Zusammengefasst stellt das Bundesfinanzgericht fest:

  • das Grundstück ist laut Flächenwidmungsplan 2002 BaulandMischgebiet/Landwirtschaft, welche Widmung eine optimale Vewertungsmöglichkeit darstellt.
  • es besteht eine Zufahrt und Anschluss an das öffentliche Versorgungsnetz (Wasser, Kanal und Strom).
  • in unmittelbarer und mittelbarer Umgebung liegen bebaute Grundstücke, es handelt sich um rundum verbautes Gebiet, es bildet einen Teil des Weilers "j".
  • der Bedarf nach Baugrundstücken kann auch aus der baulichen Entwicklung in dem die Grundfläche umfassenden Ortsgebiet geschlossen werden, es herrscht seit den 1980er Jahren eine kontinuierliche Bautätigkeit.

 

Aus den hinreichend angeführten Gründen war der Beschwerde daher basierend auf der Gesetzeslage und der angeführten ständigen Rechtsprechung des Verwaltungsgerichtsjes wie aus dem Spruch ersichtlich teilweise stattzugeben.

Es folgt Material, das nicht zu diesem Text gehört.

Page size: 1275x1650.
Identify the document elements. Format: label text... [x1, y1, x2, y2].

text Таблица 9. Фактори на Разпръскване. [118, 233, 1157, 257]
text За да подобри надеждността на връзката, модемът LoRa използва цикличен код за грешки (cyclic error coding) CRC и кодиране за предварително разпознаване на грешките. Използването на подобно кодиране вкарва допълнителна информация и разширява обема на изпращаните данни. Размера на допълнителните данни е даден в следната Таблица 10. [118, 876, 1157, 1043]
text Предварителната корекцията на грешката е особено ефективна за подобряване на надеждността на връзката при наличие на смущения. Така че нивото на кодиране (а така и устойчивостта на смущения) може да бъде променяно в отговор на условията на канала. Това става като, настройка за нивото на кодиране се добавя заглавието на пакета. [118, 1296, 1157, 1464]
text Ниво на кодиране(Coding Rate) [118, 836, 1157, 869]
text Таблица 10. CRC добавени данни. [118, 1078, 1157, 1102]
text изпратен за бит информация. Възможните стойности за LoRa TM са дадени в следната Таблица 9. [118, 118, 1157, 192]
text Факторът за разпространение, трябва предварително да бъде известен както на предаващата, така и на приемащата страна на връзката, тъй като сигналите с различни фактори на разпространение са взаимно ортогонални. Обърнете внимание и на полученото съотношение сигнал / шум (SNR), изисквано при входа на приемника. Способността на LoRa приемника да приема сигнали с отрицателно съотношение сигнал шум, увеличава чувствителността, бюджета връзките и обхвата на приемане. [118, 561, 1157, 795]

Im Übrigen war die Beschwerde als unbegründet abzuweisen.

 

 

Zum - nicht angefochtenen - aber in Folge dieses Erkenntnisses abzuändernden Grundsteuermessbetrag wird vom Bundesfinanzgericht erläutert:

Besteuerungsgrundlage für die Grundsteuer ist der für den Veranlagungszeitpunkt maßgebende Einheitswert des Steuergegenstandes, der nach den Vorschriften des Bewertungsgesetzes festgestellt wurde (§12 GrStG).

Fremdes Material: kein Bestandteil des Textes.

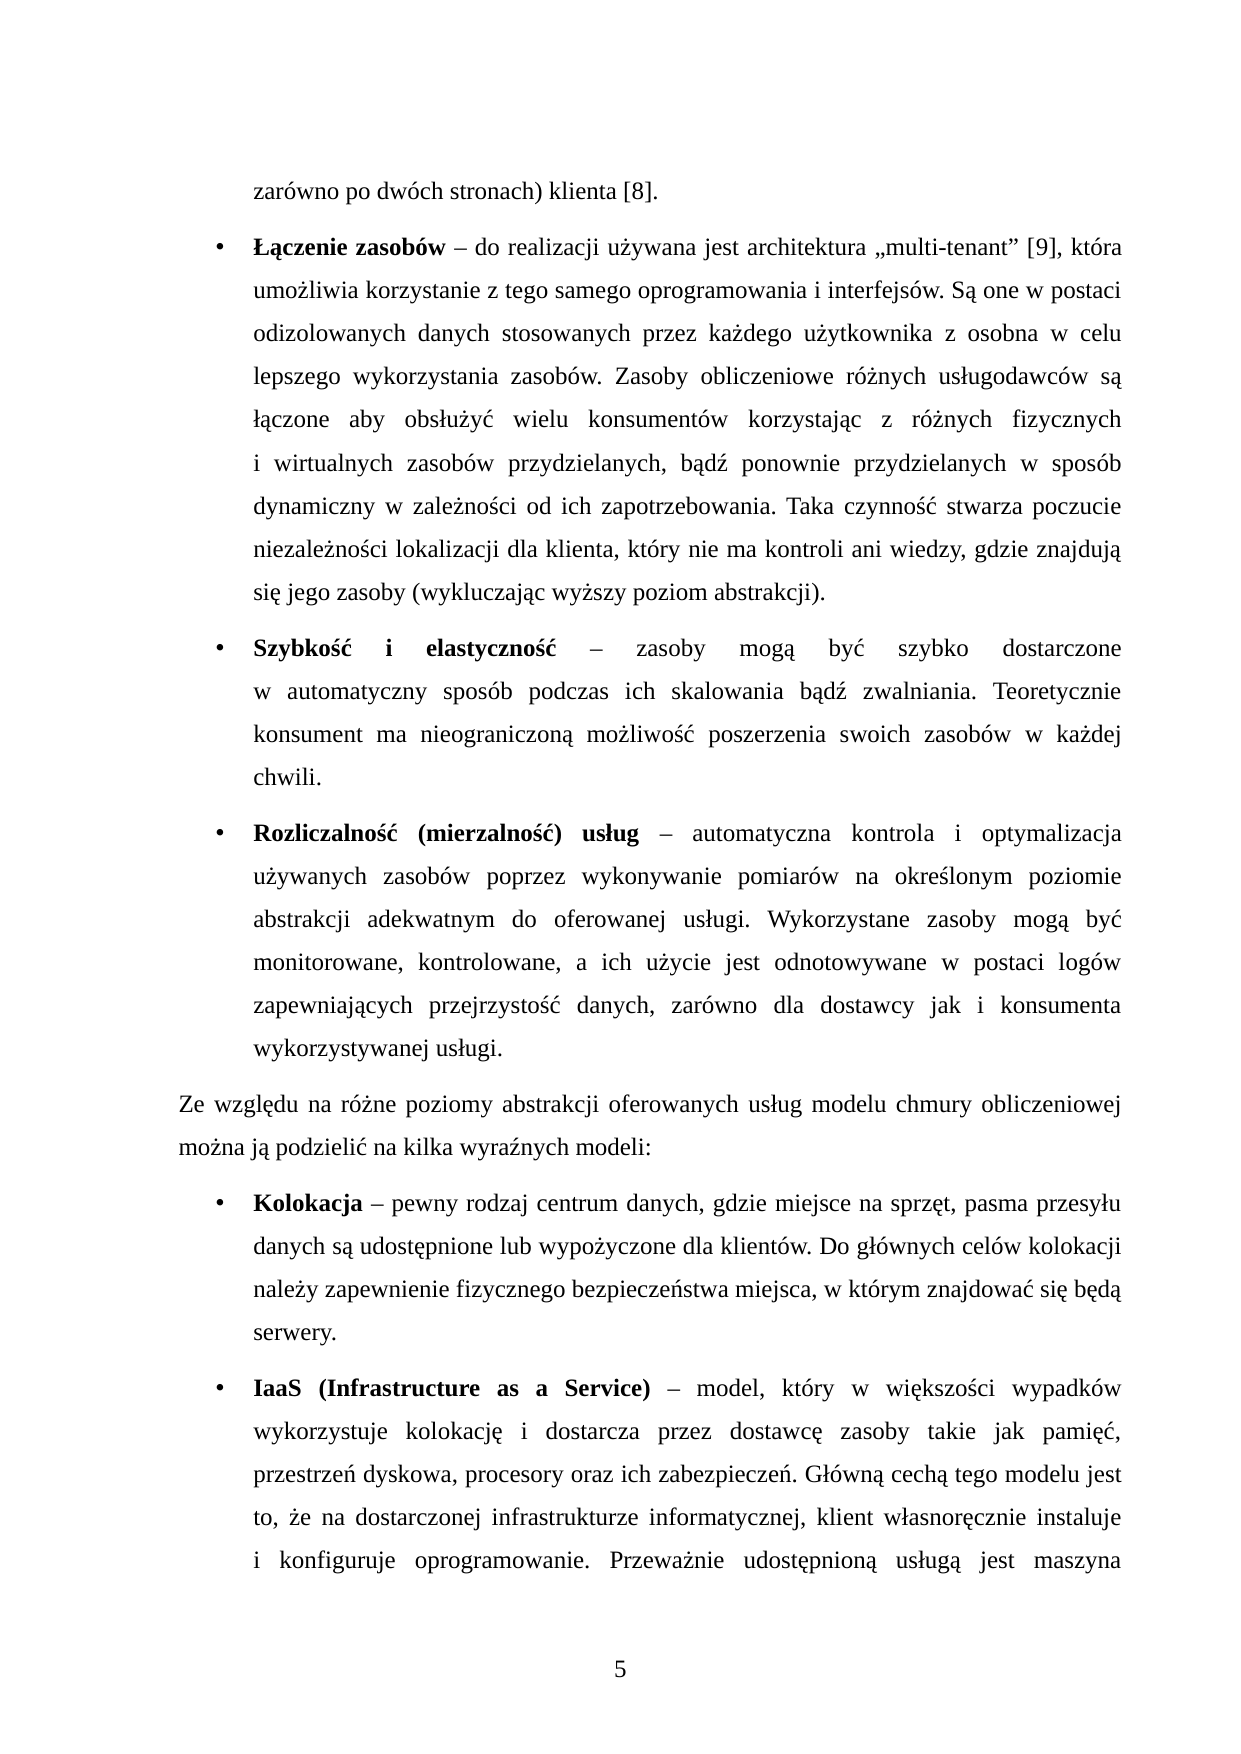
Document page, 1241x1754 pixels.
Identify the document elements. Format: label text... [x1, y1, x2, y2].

list IaaS (Infrastructure as a Service) – model, który w większości wypadków wykorzystuje kolokację i dostarcza przez dostawcę zasoby takie jak pamięć, przestrzeń dyskowa, procesory oraz ich zabezpieczeń. Główną cechą tego modelu jest to, że na dostarczonej infrastrukturze informatycznej, klient własnoręcznie instaluje i konfiguruje oprogramowanie. Przeważnie udostępnioną usługą jest maszyna [216, 1373, 1122, 1574]
list Łączenie zasobów – do realizacji używana jest architektura „multi-tenant” [9], która umożliwia korzystanie z tego samego oprogramowania i interfejsów. Są one w postaci odizolowanych danych stosowanych przez każdego użytkownika z osobna w celu lepszego wykorzystania zasobów. Zasoby obliczeniowe różnych usługodawców są łączone aby obsłużyć wielu konsumentów korzystając z różnych fizycznych i wirtualnych zasobów przydzielanych, bądź ponownie przydzielanych w sposób dynamiczny w zależności od ich zapotrzebowania. Taka czynność stwarza poczucie niezależności lokalizacji dla klienta, który nie ma kontroli ani wiedzy, gdzie znajdują się jego zasoby (wykluczając wyższy poziom abstrakcji). [216, 232, 1122, 606]
list Kolokacja – pewny rodzaj centrum danych, gdzie miejsce na sprzęt, pasma przesyłu danych są udostępnione lub wypożyczone dla klientów. Do głównych celów kolokacji należy zapewnienie fizycznego bezpieczeństwa miejsca, w którym znajdować się będą serwery. [216, 1188, 1122, 1346]
list Rozliczalność (mierzalność) usług – automatyczna kontrola i optymalizacja używanych zasobów poprzez wykonywanie pomiarów na określonym poziomie abstrakcji adekwatnym do oferowanej usługi. Wykorzystane zasoby mogą być monitorowane, kontrolowane, a ich użycie jest odnotowywane w postaci logów zapewniających przejrzystość danych, zarówno dla dostawcy jak i konsumenta wykorzystywanej usługi. [216, 818, 1122, 1062]
list zarówno po dwóch stronach) klienta [8]. [216, 176, 1122, 205]
text Ze względu na różne poziomy abstrakcji oferowanych usług modelu chmury obliczeniowej można ją podzielić na kilka wyraźnych modeli: [178, 1089, 1122, 1161]
list Szybkość i elastyczność – zasoby mogą być szybko dostarczone w automatyczny sposób podczas ich skalowania bądź zwalniania. Teoretycznie konsument ma nieograniczoną możliwość poszerzenia swoich zasobów w każdej chwili. [216, 633, 1122, 791]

Im Falle einer Nachfeststellung des Einheitswertes ist der nachträglichen Veranlagung des Steuermessbetrages (Nachveranlagung) der Einheitswert zugrunde zu legen, der auf den Nachfeststellungszeitpunkt festgestellt worden ist.

Der Einheitswertbescheid und der Grundsteuermessbescheid werden in der Regel zu einem kombinierten Bescheid zusammengefasst. Eine Abschrift des Bescheids erhält die hebeberechtigte Gemeinde (vgl. § 194 Abs. 4 BAO). Auf Grund des Messbescheids wird von der Gemeinde unter Anwendung des von der Gemeindevertretung beschlossenen Hebesatzes der Grundsteuerjahresbetrag ermittelt, wobei der Hebesatz 500 % nicht übersteigen darf (§ 15 Abs. 1 FAG 2008).

 

Zulässigkeit einer Revision

Gemäß Artikel 133 Abs. 4 B-VG ist gegen ein Erkenntnis des Verwaltungsgerichts die Revision zulässig, wenn sie von der Lösung einer Rechtsfrage abhängt, der grundsätzliche Bedeutung zukommt, insbesondere weil das Erkenntnis von der Rechtsprechung des Verwaltungsgerichtsjes abweicht, eine solche Rechtsprechung fehlt oder die zu lösende Rechtsfrage in der bisherigen Rechtsprechung des Verwaltungsgerichtsjes uneinheitlich beantwortet wird.

Dem Rechtsstreit liegen Sachverhaltsfeststellungen und eine Beweiswürdigung zugrunde, die vom Beschwerdevorbringen lediglich in sachverhaltsmäßiger Hinsicht abweicht. Über eine Rechtsfrage von grundsätzlicher Bedeutung wurde nicht befunden. Zudem liegt die im Erkenntnis angeführte Rechtsprechung des Verwaltunggerichtsjes vor.